=== Work request ===
If a line of the data contains the word "numbers", it is counted; report how many such lines there are and nothing else.

=== Provided records ===

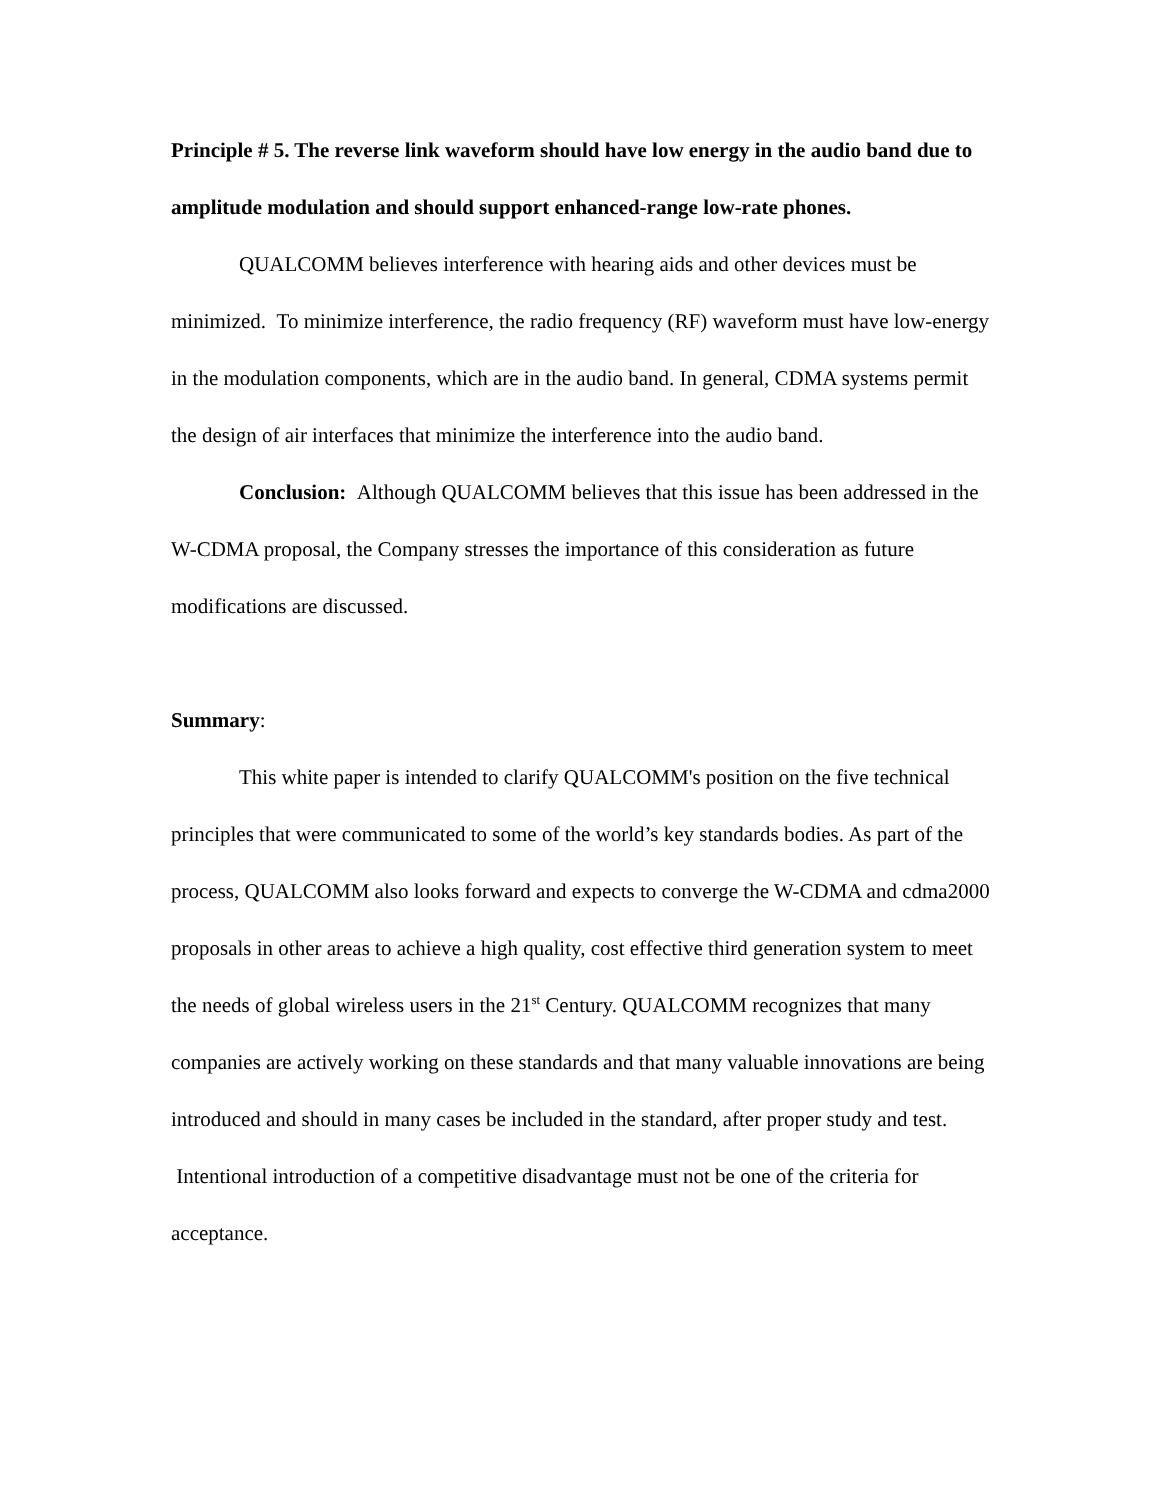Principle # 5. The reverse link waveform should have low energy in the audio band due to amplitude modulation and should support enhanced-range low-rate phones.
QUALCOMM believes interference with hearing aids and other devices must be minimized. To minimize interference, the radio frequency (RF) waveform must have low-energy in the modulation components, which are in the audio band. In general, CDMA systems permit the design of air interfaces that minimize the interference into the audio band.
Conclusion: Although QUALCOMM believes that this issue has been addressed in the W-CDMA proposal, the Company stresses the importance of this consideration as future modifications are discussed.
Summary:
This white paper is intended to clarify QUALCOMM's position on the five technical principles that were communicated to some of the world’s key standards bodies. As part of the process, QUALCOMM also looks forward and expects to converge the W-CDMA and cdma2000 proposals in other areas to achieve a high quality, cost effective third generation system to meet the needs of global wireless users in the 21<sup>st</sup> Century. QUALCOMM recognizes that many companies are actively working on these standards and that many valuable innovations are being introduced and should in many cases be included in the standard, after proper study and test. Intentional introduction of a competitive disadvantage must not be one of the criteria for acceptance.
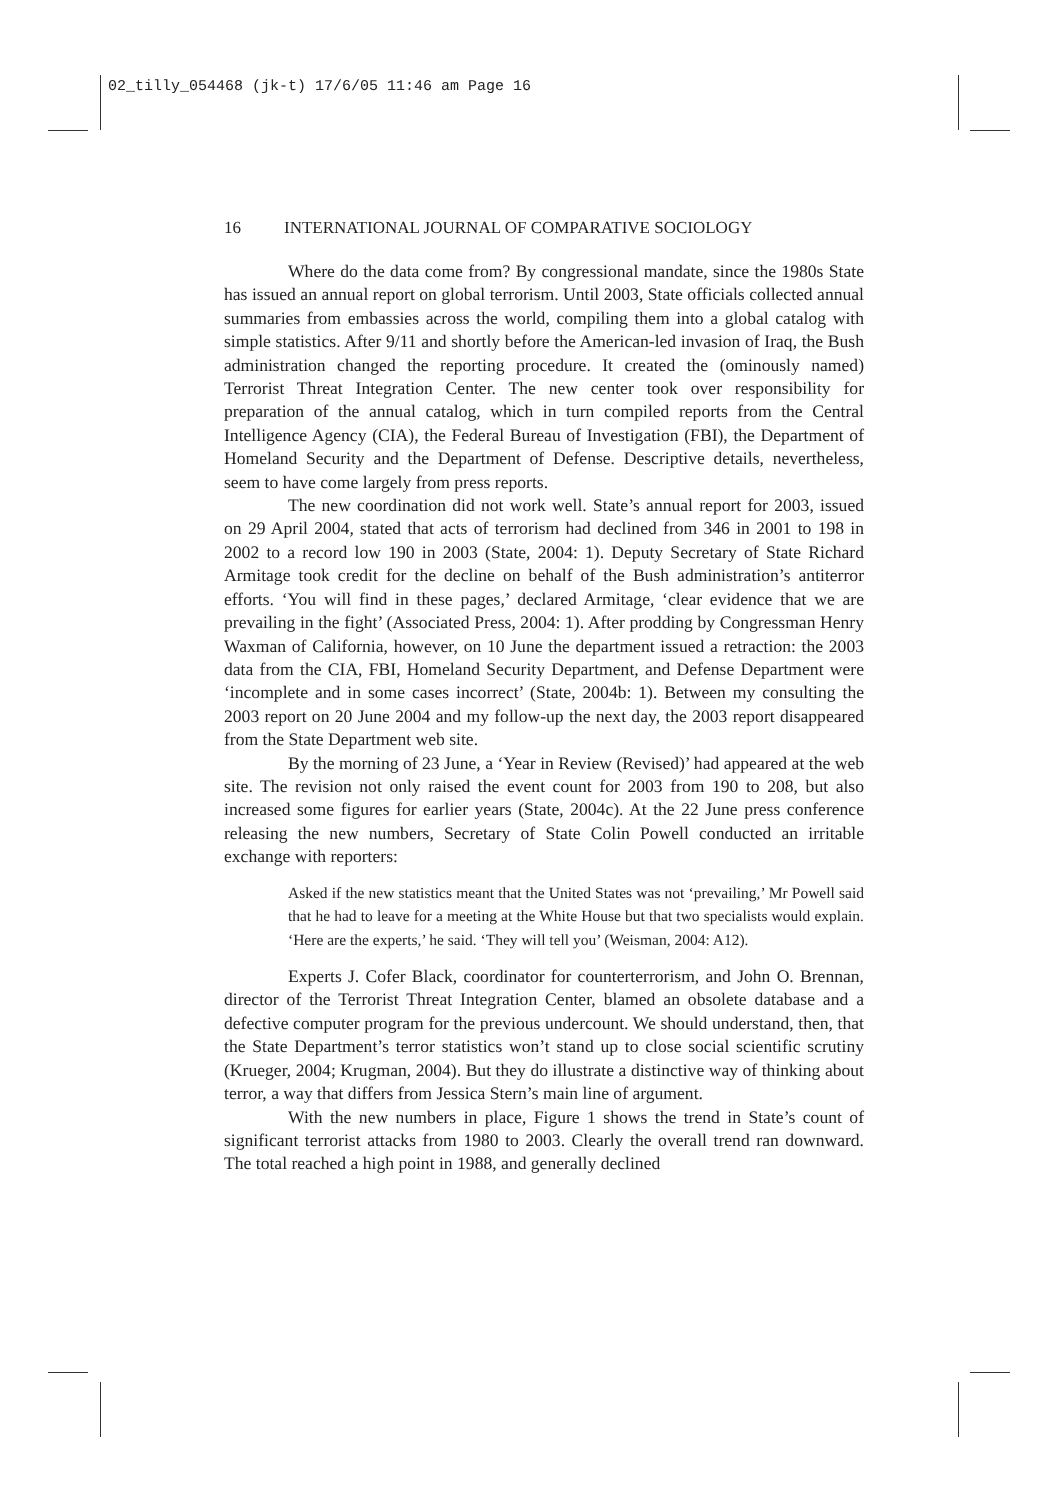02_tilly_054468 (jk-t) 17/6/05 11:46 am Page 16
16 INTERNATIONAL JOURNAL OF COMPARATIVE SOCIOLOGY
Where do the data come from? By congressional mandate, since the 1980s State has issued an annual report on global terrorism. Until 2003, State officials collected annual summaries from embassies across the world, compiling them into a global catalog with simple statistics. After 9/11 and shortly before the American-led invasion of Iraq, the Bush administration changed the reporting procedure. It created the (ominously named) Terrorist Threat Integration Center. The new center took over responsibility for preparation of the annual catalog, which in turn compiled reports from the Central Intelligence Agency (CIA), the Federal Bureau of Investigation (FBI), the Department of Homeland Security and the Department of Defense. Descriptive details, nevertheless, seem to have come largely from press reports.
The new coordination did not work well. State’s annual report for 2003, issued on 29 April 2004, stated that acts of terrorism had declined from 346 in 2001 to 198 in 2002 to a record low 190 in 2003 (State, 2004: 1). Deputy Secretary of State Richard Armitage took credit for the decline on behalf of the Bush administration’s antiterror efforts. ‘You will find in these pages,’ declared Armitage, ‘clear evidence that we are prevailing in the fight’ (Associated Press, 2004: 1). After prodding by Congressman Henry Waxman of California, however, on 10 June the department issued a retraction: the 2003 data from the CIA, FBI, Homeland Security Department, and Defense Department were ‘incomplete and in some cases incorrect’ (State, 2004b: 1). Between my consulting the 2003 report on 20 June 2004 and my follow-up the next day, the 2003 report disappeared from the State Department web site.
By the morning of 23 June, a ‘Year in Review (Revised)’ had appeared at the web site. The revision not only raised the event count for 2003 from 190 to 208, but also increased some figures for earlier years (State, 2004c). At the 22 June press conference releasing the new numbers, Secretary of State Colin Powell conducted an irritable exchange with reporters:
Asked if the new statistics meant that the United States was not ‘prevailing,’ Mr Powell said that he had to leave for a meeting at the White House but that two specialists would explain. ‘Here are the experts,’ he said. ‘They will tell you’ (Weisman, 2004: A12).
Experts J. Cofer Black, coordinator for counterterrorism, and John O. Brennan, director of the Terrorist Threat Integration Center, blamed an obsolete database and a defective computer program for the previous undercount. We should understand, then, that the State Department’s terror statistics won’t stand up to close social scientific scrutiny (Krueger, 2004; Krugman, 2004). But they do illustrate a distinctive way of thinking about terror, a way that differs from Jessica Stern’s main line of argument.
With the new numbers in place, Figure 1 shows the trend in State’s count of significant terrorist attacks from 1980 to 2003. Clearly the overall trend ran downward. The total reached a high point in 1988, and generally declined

==

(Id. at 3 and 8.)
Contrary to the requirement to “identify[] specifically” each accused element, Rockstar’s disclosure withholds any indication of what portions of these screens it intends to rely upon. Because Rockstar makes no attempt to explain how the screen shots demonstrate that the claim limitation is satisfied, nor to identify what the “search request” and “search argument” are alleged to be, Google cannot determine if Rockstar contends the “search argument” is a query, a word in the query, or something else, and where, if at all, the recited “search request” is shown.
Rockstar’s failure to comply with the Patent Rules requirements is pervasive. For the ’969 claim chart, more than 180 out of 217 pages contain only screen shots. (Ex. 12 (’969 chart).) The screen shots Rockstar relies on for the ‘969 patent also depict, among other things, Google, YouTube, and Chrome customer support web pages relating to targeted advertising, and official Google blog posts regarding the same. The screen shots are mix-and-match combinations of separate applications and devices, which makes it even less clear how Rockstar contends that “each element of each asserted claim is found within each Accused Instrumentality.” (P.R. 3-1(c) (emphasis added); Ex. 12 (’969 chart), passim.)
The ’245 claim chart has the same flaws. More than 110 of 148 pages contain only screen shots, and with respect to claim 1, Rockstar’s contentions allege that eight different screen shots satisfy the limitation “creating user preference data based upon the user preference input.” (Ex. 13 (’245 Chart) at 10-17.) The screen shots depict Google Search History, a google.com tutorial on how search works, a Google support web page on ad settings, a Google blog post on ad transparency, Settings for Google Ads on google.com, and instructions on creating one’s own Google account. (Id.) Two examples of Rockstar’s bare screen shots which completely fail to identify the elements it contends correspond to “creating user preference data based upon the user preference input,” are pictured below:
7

=== Response area ===
2